Unlike a conventional storage battery, an electric flywheel has a much higher specific power density, which makes it ideal for applications that require relatively short bursts of energy at a higher power (greater than 90 kW). The downside, however, is it has a lower overall energy density. That is, its storage capacity is very short term because it is entirely dependent on the latent power in the rotating flywheel (when the rotation slows or stops, so does its storage potential). Therefore, flywheels are unlikely to replace conventional batteries in applications that require long-term energy storage. But an electric flywheel is an ideal supplement to conventional batteries in hybrid energy storage architectures.

The redesign of the flywheel used on the 2011 Porsche resulted in a 25 percent boost in available power, from 120 kW to 150 kW. That, in turn, translates to a nearly 50 percent power boost to the internal combustion engine. Day says design changes that accounted for increased power of the 2011 flywheel included improved cooling of the stator and containment structure as well as an overall weight reduction of 20 percent.

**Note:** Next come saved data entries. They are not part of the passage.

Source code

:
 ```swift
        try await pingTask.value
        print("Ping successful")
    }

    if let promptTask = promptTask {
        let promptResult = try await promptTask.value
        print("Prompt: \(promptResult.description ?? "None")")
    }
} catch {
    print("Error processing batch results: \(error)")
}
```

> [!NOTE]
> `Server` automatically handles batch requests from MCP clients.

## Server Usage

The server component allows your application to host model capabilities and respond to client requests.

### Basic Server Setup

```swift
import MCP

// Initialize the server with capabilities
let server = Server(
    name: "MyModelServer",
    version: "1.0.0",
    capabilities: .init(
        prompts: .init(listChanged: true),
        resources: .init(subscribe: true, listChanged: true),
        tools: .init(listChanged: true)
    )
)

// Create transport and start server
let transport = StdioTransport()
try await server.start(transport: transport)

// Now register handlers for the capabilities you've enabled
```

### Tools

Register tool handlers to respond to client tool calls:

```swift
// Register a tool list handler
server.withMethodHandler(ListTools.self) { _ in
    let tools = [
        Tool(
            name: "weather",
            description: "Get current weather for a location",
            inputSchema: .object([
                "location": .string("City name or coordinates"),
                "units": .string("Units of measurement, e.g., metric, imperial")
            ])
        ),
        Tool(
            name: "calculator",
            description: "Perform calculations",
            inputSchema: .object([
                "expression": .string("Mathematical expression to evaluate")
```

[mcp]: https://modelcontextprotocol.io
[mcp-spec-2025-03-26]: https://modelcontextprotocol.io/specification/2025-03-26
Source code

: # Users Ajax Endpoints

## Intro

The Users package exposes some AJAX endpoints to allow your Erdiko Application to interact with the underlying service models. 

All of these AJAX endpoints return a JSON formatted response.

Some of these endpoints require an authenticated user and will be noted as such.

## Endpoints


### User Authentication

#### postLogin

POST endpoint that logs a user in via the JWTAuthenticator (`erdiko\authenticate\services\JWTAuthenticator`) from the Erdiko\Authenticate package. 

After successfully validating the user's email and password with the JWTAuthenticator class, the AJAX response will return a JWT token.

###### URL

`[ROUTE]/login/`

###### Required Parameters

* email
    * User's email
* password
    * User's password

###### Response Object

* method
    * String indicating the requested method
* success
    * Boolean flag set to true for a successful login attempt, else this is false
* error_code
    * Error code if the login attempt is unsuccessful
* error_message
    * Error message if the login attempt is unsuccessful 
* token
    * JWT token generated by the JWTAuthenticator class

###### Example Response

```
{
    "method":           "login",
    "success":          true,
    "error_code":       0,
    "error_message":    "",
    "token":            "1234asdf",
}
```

On track for future performance

WHP first tested a prototype MLC flywheel in a Formula 1 racecar in 2009. This initial design was modified and adapted for use in the 2010 Porsche 911 GT. Since the new flywheel hit the racing circuit, Porsche reports a 10 percent increase in fuel economy, which in endurance racing translates to fewer refueling stops. A flywheel-equipped 2011 Porsche 911 GT3 R Hybrid achieved its first victory in May of this year, finishing first in the fourth round of the VLN Endurance Racing Championship at the Nürburgring (Nürburg, Germany). Day adds that a modified version of the flywheel will be demonstrated on a bus next year, most likely in London. “As a high-power-density energy storage for KESS hybridization, the technology has the potential to deliver significant fuel savings for high-duty, start/stop transportation, such as city buses,” Day says.